Me estaba aburriendo un poco cuando vi al Pardo caminando por la vereda de enfrente. Al principio, medio que dudé. Por ahí era un tipo parecido. ¿Qué iba a hacer el Pardo Ayala en Turdera? Pero cuando encendió un cigarrillo, haciendo huequito con las manos para el fósforo, supe que era él. Yo le conocía todos los gestos. No había dudas. Era él: andaba diferente, con un traje, una camisa blanca, un pantalón de vestir, un sombrero gris; parecía otro hombre.

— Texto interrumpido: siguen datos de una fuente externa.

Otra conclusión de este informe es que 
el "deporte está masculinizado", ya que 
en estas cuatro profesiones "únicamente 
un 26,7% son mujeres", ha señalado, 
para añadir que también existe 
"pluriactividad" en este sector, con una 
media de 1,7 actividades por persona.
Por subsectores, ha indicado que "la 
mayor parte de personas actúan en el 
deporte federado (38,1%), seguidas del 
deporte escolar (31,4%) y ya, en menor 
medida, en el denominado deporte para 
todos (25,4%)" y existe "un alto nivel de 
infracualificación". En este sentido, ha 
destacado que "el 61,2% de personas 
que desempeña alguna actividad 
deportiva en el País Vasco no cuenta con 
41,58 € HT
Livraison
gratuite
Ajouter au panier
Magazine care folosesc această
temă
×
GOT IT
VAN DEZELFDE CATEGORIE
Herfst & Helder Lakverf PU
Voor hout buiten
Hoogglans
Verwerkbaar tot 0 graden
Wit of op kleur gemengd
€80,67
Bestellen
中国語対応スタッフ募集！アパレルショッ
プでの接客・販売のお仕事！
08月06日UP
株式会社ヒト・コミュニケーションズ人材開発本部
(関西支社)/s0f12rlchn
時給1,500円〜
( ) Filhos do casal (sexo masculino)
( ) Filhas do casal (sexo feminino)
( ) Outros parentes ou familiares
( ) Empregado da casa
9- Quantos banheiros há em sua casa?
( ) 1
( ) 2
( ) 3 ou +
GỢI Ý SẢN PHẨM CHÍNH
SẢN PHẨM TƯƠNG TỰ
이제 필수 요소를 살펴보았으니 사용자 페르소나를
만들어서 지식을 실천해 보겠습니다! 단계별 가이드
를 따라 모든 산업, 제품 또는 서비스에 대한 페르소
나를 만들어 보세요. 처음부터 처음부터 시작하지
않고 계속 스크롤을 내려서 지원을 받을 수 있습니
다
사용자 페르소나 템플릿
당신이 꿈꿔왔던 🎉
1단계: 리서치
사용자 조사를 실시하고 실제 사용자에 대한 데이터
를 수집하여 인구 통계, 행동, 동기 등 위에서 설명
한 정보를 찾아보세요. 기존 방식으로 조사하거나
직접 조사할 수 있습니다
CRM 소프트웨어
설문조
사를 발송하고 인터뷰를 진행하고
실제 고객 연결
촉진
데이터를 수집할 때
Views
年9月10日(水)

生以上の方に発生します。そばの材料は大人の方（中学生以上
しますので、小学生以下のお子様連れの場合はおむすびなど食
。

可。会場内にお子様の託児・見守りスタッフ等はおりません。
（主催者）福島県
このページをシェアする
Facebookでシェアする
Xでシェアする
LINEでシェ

Caminaba rápido; cruzó la calle casi sin mirar. Yo no sé en qué estaba pensando pero lo seguí. No me costó mucho alcanzarlo. El Pardo anduvo una cuadra y se metió en una casa, esas casas de pueblo, con zaguán, con patio. Atrás había como unos corralones y después el campo. De curioso, nomás, de inconsciente, me arrimé a la puerta. No había un alma en esa calle. Me agaché un poco y me puse a mirar por la cerradura. Me acuerdo que pensé: el Pardo se vino hasta acá a vengar una afrenta. Flor de lío se va a armar.
Desde el fondo del patio, apareció el muchacho. Era un hombre joven, en camiseta, muy blanco, flaco y de bigote finito, como se usaba en aquel tiempo. No tendría más de veinte años.
El Pardo se paró enfrente y por primera vez me pareció que sonreía. No vi mucho, no pude ver mucho, pero el Pardo lo abrazó y el muchacho lo besó en la boca. Después las cosas se me confunden: vi otros besos, vi que el muchacho se arrodillaba ante el Pardo. Vi algo que nunca había visto.
Entonces, pasó lo peor. La puerta se abrió y yo, que estaba apoyado en ella, como hipnotizado, me fui de cabeza adentro del zaguán. Despatarrado y confuso, escuché pasos que se me venían encima. Estoy listo, me dije. Cerré los ojos y esperé, con la frente apoyada en los mosaicos fríos.
Me levantaron del cuello y sentí un perfume extraño, dulce. Me puse a llorar. No pude evitar abrir los ojos. El Pardo me sostenía casi en el aire, con una mano. La otra, la llevó al saco, al lado del facón. En ese momento, el muchacho se le acercó de atrás y le puso una mano abierta en el pecho.
Dejalo, dijo. Es un pibe.
El Pardo habló despacio, con esa voz de acero. Es de allá, dijo. Me conoce.
El muchacho se metió entre el Pardo y yo. Habló con un tono suave pero firme: Dejalo, Rubén.
El Pardo me clavó sus ojos y me dijo: Rajá de acá y no se te ocurra hablar.
Me soltó y salí corriendo, a los tumbos. Todavía no sé cómo volví a la plaza. Mi hermano estaba preocupado, hablando con un vigilante. Le dije que me había perdido, que me perdonara. Creo que volví callado todo el viaje.
Muchas veces, después, volví a ver al Pardo en la esquina. Un día se fue y no volvió nunca al barrio. Muchos lo dieron por muerto; hablaban de ajustes de cuentas o lo imaginaban huyendo o escondido. Yo sabía que la verdad era otra. Pero no dije nada. El tiempo pasó: crecí, me fui a la Capital, me casé, tuve hijos. Nunca le conté a nadie esta historia.
Años después, muchos años después, me crucé al Pardo, arriba de un tranvía, cerca del centro. Yo iba para el banco. Nos sentamos frente a frente. El Pardo estaba viejo, afeitado, impecable, como siempre. Tenía el mismo perfume dulzón y llevaba una bolsa con frutas. Traté de no mirarlo, pero cuando estuve por bajar, desde la escalerita, no pude con mi genio y levanté la vista. Él me estaba mirando. Yo era un hombre, ahora, y le mantuve la mirada. Capaz que me pareció a mí, pero creo que hizo una especie de saludo, como una reverencia lenta y respetuosa.